» Objective
Display every line of the data below that contains the string "codice", copying each such line in full. The match is case-sensitive.

» Data to process
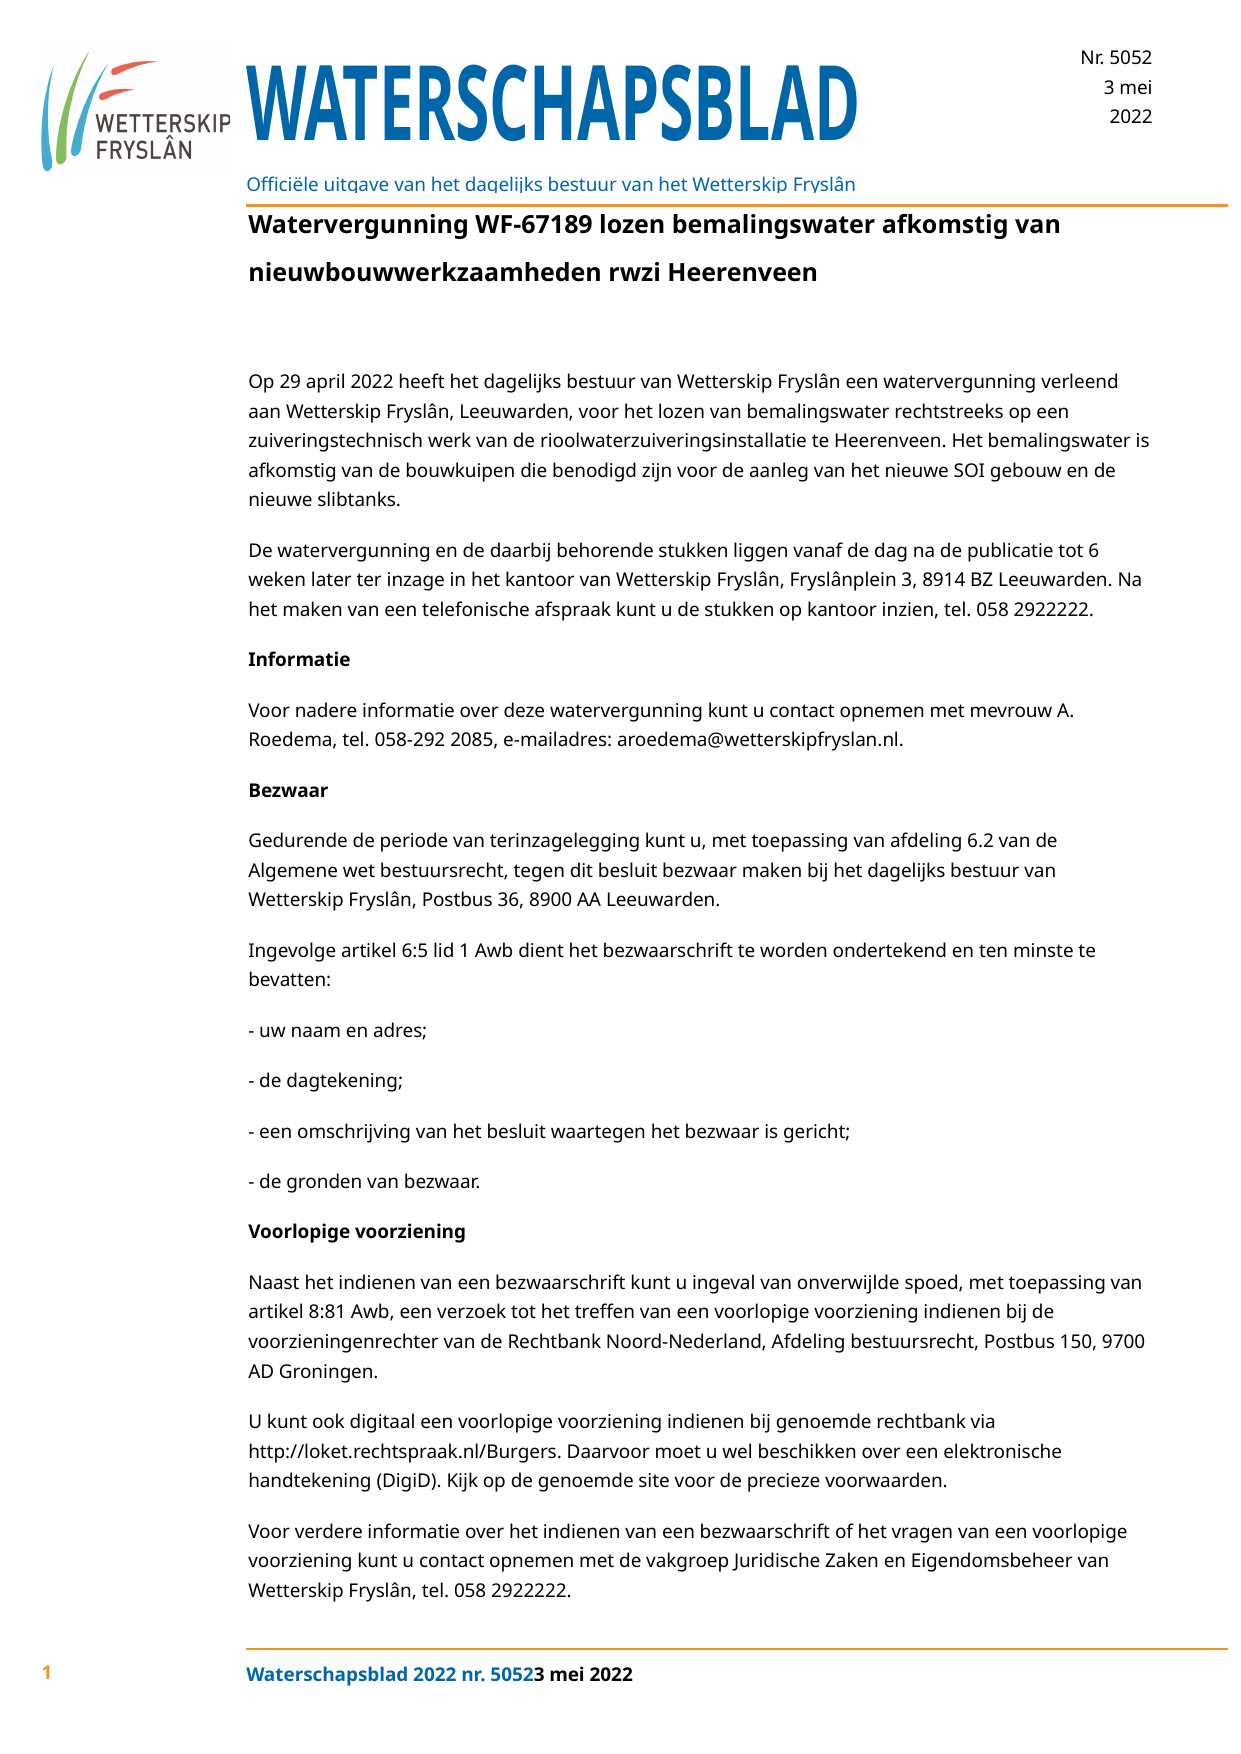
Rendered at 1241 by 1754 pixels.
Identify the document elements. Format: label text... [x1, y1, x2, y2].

* * *

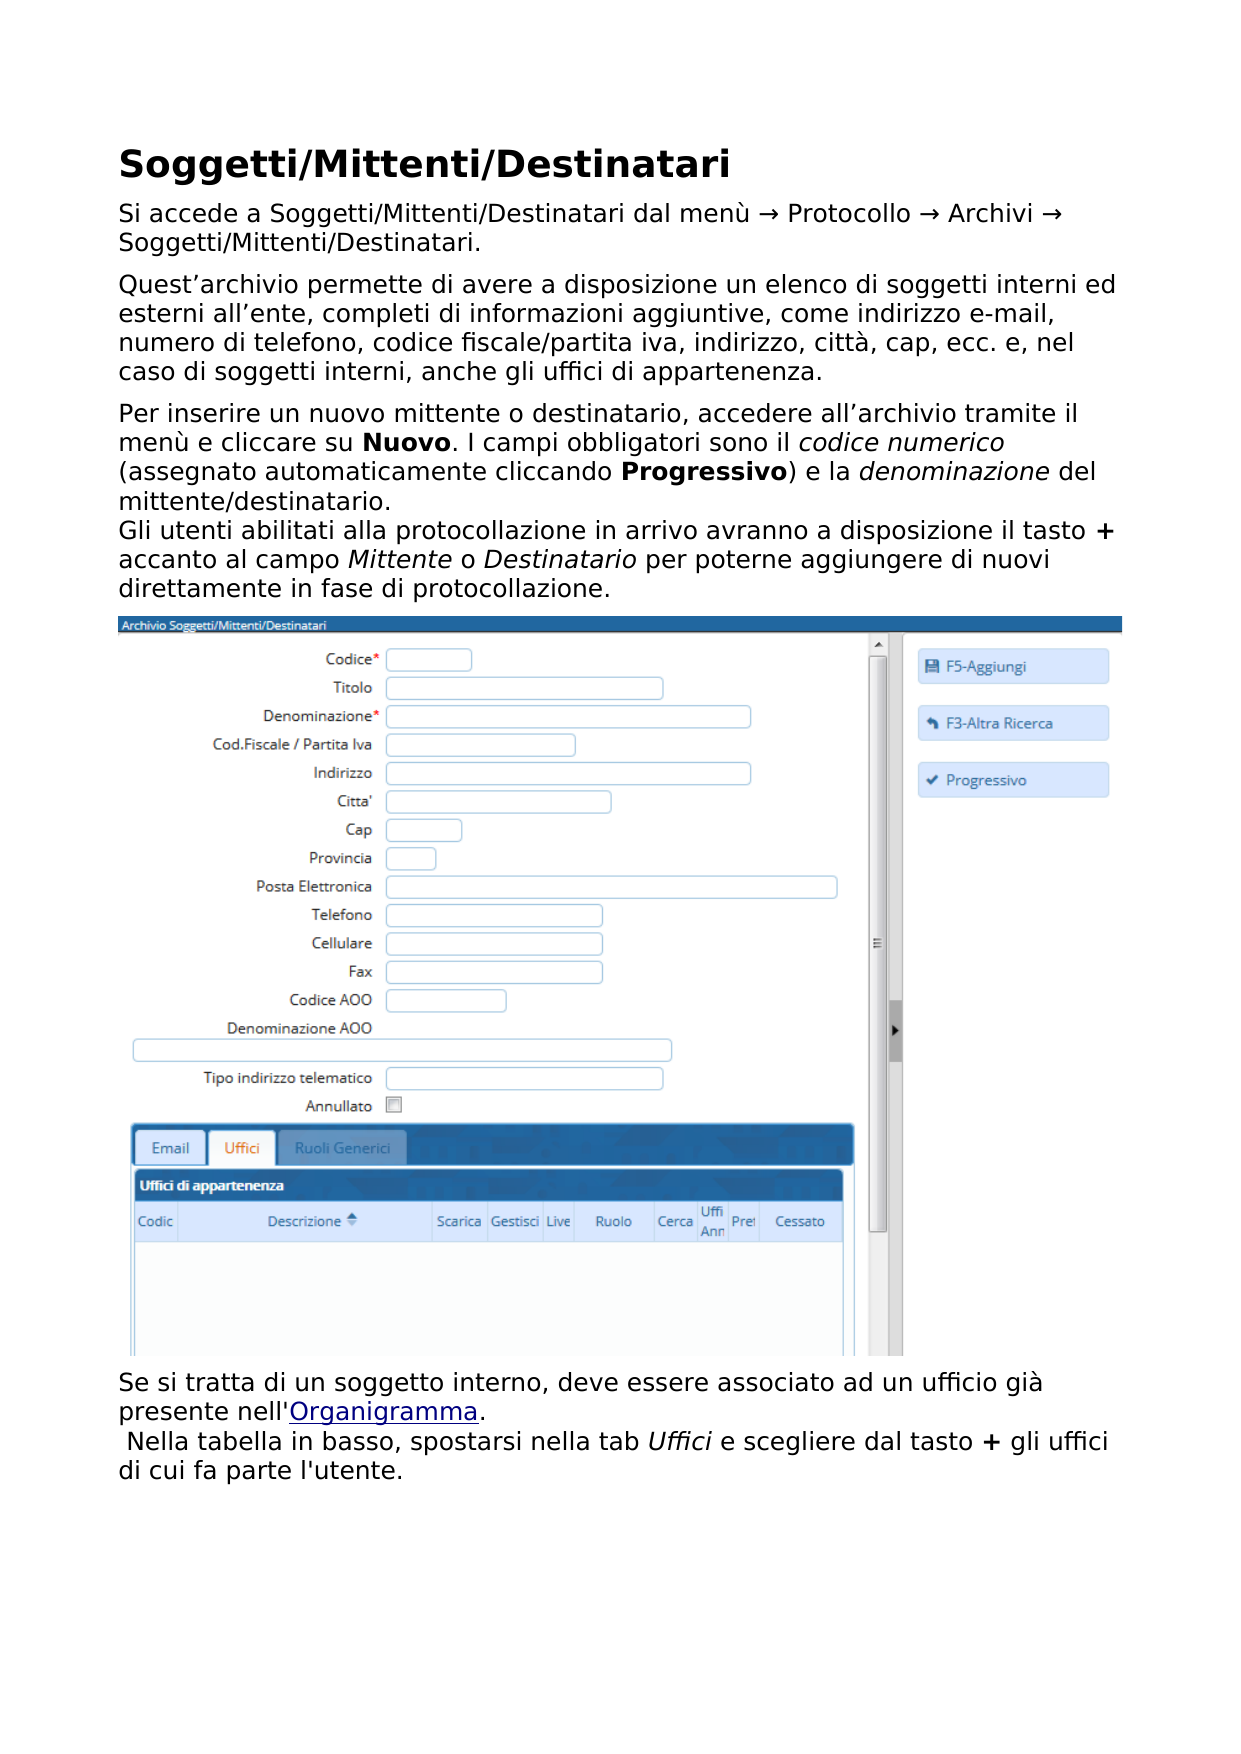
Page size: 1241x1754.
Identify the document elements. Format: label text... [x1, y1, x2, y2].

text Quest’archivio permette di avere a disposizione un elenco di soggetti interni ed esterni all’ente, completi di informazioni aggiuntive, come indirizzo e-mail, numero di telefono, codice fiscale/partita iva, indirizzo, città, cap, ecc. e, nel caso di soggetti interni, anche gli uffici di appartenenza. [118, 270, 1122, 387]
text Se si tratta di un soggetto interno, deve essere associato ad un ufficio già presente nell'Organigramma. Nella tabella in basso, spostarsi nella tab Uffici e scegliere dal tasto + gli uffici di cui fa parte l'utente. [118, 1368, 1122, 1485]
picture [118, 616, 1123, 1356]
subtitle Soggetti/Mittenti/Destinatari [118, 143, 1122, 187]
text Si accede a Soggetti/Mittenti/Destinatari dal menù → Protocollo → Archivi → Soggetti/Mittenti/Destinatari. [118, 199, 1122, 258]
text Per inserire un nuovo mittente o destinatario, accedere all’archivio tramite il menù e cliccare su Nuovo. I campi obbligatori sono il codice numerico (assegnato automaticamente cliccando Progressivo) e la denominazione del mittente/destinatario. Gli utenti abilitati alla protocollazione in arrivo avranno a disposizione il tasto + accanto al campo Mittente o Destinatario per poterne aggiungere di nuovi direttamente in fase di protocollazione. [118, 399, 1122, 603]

» Solved exercise
text Quest’archivio permette di avere a disposizione un elenco di soggetti interni ed esterni all’ente, completi di informazioni aggiuntive, come indirizzo e-mail, numero di telefono, codice fiscale/partita iva, indirizzo, città, cap, ecc. e, nel caso di soggetti interni, anche gli uffici di appartenenza. [118, 270, 1122, 387]
text Per inserire un nuovo mittente o destinatario, accedere all’archivio tramite il menù e cliccare su Nuovo. I campi obbligatori sono il codice numerico (assegnato automaticamente cliccando Progressivo) e la denominazione del mittente/destinatario. Gli utenti abilitati alla protocollazione in arrivo avranno a disposizione il tasto + accanto al campo Mittente o Destinatario per poterne aggiungere di nuovi direttamente in fase di protocollazione. [118, 399, 1122, 603]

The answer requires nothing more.